17 de dezembro de 2025
Politica

O compromisso do papa Leão XIV e o livro que denunciou os crimes da ditadura militar brasileira

De volta da viagem à Turquia, Leão XIV foi questionado por que não rezara na Mesquita Azul, em Istambul, como fizeram Bento XVI e Francisco. Ele respondeu: “Quem disse que não rezei? Pode ser que eu esteja rezando agora”. E completou: “Prefiro rezar em uma igreja católica, na presença do Santíssimo Sacramento”.

O papa Leão XIV visita a mesquita azul, em Istambul, na Turquia:
O papa Leão XIV visita a mesquita azul, em Istambul, na Turquia: “Quem disse que não rezei?”

O papa, que parece reconciliar os pontificados de Ratzinger e Bergoglio, aproveitou, dias depois, a audiência com novos embaixadores para dizer que a Igreja “não ficará em silêncio diante das graves desigualdades, injustiças e violações dos direitos humanos fundamentais”.

Legitimava, assim, o trabalho de Baltazar Porras, o cardeal de Caracas, que teve o passaporte apreendido e foi impedido de deixar o país por ter denunciado as violações de direitos do ditador Maduro. No Brasil, como fazia o antigo SNI, um deputado denunciou ao Vaticano o padre Julio Lancellotti por sua “pregação política”, o que está além do uso de redes sociais. Surge a questão se a Igreja de Prevost é a mesma vivida por d. Paulo Evaristo Arns, na luta contra os delitos da ditadura militar. O arcebispo de São Paulo acolheu perseguidos fossem quem fossem; o que lhe importava era a humanidade e a sua memória.

Capa do livro 'Nunca Mais, os bastidores da maior denúncia contra a tortura já feita no Brasil, do jornalista Camilo Vannuchi (ed.
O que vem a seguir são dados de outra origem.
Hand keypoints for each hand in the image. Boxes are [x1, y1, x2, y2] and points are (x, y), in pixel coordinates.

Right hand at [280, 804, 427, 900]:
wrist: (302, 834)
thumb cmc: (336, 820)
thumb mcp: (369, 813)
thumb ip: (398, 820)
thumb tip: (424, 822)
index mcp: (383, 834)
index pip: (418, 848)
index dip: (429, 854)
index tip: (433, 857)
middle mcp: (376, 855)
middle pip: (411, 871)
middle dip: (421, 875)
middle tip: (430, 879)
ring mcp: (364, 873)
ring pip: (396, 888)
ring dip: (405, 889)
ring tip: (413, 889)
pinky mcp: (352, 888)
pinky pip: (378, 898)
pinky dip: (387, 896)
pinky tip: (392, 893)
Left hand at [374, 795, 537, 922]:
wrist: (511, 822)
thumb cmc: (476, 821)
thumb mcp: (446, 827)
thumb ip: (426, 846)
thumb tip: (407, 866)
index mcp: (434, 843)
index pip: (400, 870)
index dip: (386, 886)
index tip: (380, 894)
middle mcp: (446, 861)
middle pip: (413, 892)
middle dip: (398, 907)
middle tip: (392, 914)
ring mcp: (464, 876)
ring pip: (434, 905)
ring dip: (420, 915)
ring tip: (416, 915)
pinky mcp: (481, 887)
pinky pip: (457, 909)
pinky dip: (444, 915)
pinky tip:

Discurso Direto, 236 páginas)
Capa do livro ‘Nunca Mais, os bastidores da maior denúncia contra a tortura já feita no Brasil, do jornalista Camilo Vannuchi (ed. Discurso Direto, 236 páginas)

Foi por essa razão que d. Paulo se envolveu no Projeto Brasil Nunca Mais. A história da ação do prelado e de personagens, como os advogados Luiz Eduardo Greenhalgh e Eny Raimundo Moreira, está contada no livro Nunca Mais, os bastidores da maior denúncia contra a tortura já feita no Brasil, do jornalista Camilo Vannuchi. Com recursos do Conselho Mundial das Igrejas (CMI), copiaram em segredo um milhão de páginas de casos do Superior Tribunal Militar, identificaram 494 responsáveis por prisões e torturas e mapearam uma rede 242 centros onde esses crimes aconteceram.

Foi d. Paulo quem sugeriu ao advogado que procurasse o pastor Jaime Wright, que abriu as portas do CMI – ele enviava secretamente ao Brasil, todo mês, emissários com dinheiro para o projeto. Em São Paulo, as cópias eram guardadas na sede do Instituto Sedes Sapientiae e, depois, na paróquia Nossa Senhora Mãe da Igreja. Usaram um microcomputador CP500 – novidade na época – para preencher planilhas e concluir o trabalho.

O cardeal-arcebispo de São Paulo, d. Paulo Evaristo Arns, e o advogado Luiz Eduardo Greenhalgh, que atuou na defesa de presos políticos
O cardeal-arcebispo de São Paulo, d. Paulo Evaristo Arns, e o advogado Luiz Eduardo Greenhalgh, que atuou na defesa de presos políticos

Quando ficou pronto, o relatório que os organizadores queriam divulgar tinha 5,2 mil páginas. Foi aí que d. Paulo se mostrou decisivo: “Quem vai ler 5,2 mil páginas? Vocês precisam fazer uma síntese da síntese. Essa pesquisa precisa virar um livro de 300 páginas”.

O livro pretendido por d. Paulo – o Brasil Nunca Mais – foi publicado em 1985 e se tornou um dos mais importante relatos sobre violações de direitos humanos na América Latina. Ao completar 40 anos, Vannuchi o resgata ao mesmo tempo que a manifestação de Leão XIV demonstra que essa missão não acabou.